**YOUR TASK:** Give again, word for word, each line below starting at the one that contains "M1368,1406L1397,1416L1375,1474L1347,1467Z" and ending at the one that contains "M1787,1475L1778,1468L1777,1455L1803,1382".

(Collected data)
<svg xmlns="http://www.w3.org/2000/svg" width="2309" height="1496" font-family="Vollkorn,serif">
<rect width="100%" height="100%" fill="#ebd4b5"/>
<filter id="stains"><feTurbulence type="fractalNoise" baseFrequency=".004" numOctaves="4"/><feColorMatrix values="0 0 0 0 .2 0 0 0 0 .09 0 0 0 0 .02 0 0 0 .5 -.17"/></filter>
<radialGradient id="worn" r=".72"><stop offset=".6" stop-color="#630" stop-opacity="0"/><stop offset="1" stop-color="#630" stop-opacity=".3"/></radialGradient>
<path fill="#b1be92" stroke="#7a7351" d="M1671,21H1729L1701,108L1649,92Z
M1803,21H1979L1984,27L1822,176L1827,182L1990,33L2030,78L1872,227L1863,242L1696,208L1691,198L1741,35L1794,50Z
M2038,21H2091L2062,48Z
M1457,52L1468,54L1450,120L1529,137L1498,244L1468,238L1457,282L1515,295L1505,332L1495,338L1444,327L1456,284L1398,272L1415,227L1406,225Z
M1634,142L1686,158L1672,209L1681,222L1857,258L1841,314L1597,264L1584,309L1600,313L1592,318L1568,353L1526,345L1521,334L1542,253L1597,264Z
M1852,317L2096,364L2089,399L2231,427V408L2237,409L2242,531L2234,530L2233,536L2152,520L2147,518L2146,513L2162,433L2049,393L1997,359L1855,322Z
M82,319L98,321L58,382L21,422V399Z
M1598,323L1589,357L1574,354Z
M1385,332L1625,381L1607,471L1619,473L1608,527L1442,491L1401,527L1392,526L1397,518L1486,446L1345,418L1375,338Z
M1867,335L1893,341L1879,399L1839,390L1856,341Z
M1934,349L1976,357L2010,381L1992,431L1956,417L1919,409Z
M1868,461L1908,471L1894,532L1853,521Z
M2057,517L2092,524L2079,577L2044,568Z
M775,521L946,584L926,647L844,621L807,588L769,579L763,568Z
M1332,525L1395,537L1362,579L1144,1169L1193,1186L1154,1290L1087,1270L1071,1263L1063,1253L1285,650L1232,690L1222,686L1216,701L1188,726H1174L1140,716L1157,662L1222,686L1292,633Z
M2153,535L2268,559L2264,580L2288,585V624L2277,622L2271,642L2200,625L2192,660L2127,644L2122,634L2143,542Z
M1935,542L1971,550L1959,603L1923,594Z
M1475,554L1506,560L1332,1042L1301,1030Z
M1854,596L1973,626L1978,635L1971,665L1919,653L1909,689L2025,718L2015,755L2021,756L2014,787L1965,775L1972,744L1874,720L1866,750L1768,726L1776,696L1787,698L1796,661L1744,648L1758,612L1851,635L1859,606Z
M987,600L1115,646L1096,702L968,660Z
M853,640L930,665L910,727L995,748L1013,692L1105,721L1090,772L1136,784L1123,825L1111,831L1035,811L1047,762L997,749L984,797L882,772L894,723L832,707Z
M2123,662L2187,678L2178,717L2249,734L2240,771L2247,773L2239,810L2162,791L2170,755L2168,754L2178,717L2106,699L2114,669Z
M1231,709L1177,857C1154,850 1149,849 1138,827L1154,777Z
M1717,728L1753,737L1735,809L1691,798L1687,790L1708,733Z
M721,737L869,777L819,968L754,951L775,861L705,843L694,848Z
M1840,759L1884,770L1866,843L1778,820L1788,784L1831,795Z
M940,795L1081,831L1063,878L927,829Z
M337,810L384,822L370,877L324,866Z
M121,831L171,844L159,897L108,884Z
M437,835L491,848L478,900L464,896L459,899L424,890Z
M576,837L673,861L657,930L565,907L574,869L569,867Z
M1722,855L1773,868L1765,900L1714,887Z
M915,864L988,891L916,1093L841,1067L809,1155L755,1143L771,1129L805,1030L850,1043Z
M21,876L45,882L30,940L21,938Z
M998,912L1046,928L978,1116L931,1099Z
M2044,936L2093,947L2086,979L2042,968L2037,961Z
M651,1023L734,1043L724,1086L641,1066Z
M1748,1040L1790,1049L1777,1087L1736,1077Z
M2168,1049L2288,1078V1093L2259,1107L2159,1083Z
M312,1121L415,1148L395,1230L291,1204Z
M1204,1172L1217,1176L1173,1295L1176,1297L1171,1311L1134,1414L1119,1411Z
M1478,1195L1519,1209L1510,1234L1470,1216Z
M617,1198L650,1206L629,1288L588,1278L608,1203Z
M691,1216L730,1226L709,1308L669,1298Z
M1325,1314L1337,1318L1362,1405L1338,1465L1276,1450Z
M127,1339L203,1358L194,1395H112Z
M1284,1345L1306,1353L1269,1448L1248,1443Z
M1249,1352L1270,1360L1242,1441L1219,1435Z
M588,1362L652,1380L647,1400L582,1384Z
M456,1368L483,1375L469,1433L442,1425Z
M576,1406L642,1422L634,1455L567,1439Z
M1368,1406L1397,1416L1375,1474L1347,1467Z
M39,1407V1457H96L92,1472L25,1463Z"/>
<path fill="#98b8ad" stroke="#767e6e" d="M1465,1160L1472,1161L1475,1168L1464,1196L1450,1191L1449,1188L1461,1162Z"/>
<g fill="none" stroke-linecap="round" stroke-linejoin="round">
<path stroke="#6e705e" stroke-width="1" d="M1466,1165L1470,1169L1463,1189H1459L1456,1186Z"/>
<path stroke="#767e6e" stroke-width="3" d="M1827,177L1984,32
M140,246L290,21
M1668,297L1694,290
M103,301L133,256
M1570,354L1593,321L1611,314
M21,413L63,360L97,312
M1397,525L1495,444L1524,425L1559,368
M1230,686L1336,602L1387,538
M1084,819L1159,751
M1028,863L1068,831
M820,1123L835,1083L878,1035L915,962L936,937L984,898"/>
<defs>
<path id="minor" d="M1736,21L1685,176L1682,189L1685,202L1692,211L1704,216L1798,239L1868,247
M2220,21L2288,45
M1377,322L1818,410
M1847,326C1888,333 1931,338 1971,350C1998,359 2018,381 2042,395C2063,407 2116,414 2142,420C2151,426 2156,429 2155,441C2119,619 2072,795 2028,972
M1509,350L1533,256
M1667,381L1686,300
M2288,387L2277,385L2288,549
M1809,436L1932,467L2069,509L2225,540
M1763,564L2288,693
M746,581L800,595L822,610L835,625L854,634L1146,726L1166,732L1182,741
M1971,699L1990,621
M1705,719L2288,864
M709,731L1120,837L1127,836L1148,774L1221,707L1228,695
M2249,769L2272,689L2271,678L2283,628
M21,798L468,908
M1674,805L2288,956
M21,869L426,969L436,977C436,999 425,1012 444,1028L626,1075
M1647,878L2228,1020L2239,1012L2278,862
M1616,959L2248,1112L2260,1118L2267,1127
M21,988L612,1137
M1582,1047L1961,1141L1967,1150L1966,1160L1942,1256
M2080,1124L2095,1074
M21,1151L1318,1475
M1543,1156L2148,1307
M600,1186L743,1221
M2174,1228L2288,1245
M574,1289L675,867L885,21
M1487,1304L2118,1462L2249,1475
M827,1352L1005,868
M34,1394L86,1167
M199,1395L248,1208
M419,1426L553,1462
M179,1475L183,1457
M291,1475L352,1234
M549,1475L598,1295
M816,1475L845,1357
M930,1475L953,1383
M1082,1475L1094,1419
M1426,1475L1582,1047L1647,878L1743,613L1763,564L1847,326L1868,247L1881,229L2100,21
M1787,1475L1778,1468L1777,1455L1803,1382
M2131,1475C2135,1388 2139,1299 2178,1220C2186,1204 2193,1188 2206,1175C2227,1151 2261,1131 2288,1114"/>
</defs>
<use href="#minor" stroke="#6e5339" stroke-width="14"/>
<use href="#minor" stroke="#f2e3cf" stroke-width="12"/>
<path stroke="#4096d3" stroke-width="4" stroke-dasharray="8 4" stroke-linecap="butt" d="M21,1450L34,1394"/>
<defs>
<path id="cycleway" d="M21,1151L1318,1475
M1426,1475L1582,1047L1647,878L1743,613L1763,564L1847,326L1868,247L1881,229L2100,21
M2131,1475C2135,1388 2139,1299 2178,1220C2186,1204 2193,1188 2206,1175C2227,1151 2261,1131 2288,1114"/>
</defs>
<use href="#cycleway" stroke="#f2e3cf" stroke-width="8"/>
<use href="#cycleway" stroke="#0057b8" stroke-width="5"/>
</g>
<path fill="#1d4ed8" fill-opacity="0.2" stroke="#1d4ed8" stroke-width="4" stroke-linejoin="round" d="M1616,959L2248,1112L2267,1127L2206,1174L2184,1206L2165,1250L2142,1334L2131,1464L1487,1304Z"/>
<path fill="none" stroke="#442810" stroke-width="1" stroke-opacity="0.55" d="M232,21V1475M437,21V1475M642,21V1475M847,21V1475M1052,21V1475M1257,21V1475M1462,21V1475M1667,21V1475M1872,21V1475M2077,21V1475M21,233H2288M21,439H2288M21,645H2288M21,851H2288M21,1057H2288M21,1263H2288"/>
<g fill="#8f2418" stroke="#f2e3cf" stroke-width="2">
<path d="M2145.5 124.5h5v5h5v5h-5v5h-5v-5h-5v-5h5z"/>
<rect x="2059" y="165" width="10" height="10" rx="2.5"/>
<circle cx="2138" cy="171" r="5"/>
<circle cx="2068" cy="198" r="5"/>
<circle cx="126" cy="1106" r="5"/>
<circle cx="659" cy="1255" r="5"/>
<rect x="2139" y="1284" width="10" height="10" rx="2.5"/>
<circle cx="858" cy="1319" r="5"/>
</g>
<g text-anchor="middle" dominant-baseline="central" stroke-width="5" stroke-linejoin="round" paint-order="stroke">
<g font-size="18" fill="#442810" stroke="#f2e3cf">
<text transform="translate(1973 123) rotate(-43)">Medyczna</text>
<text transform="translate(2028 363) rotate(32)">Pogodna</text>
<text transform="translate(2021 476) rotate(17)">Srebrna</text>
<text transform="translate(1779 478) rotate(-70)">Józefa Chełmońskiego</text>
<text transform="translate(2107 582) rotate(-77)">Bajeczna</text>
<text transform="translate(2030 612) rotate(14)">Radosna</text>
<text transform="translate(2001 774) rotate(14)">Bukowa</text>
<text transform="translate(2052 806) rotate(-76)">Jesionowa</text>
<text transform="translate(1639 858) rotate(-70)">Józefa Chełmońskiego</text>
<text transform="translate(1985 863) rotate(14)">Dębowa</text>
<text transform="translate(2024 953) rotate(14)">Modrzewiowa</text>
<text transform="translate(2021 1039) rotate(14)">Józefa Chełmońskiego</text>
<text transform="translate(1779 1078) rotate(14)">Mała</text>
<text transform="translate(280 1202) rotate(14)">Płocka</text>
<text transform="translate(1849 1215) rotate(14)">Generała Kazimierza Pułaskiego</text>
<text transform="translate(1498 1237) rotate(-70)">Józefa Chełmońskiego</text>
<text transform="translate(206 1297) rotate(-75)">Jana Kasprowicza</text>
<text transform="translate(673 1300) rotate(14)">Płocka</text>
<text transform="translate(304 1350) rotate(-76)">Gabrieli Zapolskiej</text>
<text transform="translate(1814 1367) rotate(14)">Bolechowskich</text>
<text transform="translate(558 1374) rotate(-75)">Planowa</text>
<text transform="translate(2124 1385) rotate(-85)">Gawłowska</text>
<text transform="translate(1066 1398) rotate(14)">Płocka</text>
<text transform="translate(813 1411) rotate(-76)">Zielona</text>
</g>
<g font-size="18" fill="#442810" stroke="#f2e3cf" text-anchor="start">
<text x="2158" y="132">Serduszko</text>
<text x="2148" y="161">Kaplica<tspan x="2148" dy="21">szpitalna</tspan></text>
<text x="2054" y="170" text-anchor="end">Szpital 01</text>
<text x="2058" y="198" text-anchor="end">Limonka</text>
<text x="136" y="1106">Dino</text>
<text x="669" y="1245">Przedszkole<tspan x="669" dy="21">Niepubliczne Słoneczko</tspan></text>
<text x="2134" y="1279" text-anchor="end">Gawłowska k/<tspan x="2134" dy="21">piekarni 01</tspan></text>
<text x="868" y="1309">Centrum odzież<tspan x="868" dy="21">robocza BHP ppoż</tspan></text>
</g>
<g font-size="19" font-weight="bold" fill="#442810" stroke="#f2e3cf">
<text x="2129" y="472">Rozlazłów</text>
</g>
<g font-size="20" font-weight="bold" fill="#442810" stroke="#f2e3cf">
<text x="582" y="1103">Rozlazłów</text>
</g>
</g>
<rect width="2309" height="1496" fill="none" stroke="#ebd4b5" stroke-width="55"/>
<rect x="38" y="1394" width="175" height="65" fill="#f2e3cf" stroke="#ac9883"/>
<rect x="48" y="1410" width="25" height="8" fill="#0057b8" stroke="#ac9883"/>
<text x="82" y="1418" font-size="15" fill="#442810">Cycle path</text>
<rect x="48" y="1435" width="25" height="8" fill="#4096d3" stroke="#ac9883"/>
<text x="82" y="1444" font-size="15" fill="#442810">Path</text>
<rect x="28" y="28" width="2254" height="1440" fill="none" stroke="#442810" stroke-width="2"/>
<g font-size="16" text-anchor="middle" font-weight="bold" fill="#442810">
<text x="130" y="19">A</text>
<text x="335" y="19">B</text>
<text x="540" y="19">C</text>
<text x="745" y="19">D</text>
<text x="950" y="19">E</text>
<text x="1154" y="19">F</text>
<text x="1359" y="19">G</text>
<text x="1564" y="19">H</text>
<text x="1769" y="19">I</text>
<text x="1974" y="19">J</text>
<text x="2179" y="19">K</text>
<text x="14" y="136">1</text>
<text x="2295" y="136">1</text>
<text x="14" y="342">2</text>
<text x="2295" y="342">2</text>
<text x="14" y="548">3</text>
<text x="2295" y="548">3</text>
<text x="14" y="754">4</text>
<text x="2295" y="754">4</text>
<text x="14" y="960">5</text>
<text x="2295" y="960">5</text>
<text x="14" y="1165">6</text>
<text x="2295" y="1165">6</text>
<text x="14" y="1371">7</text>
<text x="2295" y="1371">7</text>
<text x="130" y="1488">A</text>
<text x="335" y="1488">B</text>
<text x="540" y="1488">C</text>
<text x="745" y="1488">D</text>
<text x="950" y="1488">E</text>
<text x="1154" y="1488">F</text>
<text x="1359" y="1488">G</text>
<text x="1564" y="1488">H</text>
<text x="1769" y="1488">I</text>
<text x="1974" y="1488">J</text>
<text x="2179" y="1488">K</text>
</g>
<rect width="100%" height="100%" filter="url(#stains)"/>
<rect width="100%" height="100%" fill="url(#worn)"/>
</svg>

**RESULT FOR THIS TASK:**
M1368,1406L1397,1416L1375,1474L1347,1467Z
M39,1407V1457H96L92,1472L25,1463Z"/>
<path fill="#98b8ad" stroke="#767e6e" d="M1465,1160L1472,1161L1475,1168L1464,1196L1450,1191L1449,1188L1461,1162Z"/>
<g fill="none" stroke-linecap="round" stroke-linejoin="round">
<path stroke="#6e705e" stroke-width="1" d="M1466,1165L1470,1169L1463,1189H1459L1456,1186Z"/>
<path stroke="#767e6e" stroke-width="3" d="M1827,177L1984,32
M140,246L290,21
M1668,297L1694,290
M103,301L133,256
M1570,354L1593,321L1611,314
M21,413L63,360L97,312
M1397,525L1495,444L1524,425L1559,368
M1230,686L1336,602L1387,538
M1084,819L1159,751
M1028,863L1068,831
M820,1123L835,1083L878,1035L915,962L936,937L984,898"/>
<defs>
<path id="minor" d="M1736,21L1685,176L1682,189L1685,202L1692,211L1704,216L1798,239L1868,247
M2220,21L2288,45
M1377,322L1818,410
M1847,326C1888,333 1931,338 1971,350C1998,359 2018,381 2042,395C2063,407 2116,414 2142,420C2151,426 2156,429 2155,441C2119,619 2072,795 2028,972
M1509,350L1533,256
M1667,381L1686,300
M2288,387L2277,385L2288,549
M1809,436L1932,467L2069,509L2225,540
M1763,564L2288,693
M746,581L800,595L822,610L835,625L854,634L1146,726L1166,732L1182,741
M1971,699L1990,621
M1705,719L2288,864
M709,731L1120,837L1127,836L1148,774L1221,707L1228,695
M2249,769L2272,689L2271,678L2283,628
M21,798L468,908
M1674,805L2288,956
M21,869L426,969L436,977C436,999 425,1012 444,1028L626,1075
M1647,878L2228,1020L2239,1012L2278,862
M1616,959L2248,1112L2260,1118L2267,1127
M21,988L612,1137
M1582,1047L1961,1141L1967,1150L1966,1160L1942,1256
M2080,1124L2095,1074
M21,1151L1318,1475
M1543,1156L2148,1307
M600,1186L743,1221
M2174,1228L2288,1245
M574,1289L675,867L885,21
M1487,1304L2118,1462L2249,1475
M827,1352L1005,868
M34,1394L86,1167
M199,1395L248,1208
M419,1426L553,1462
M179,1475L183,1457
M291,1475L352,1234
M549,1475L598,1295
M816,1475L845,1357
M930,1475L953,1383
M1082,1475L1094,1419
M1426,1475L1582,1047L1647,878L1743,613L1763,564L1847,326L1868,247L1881,229L2100,21
M1787,1475L1778,1468L1777,1455L1803,1382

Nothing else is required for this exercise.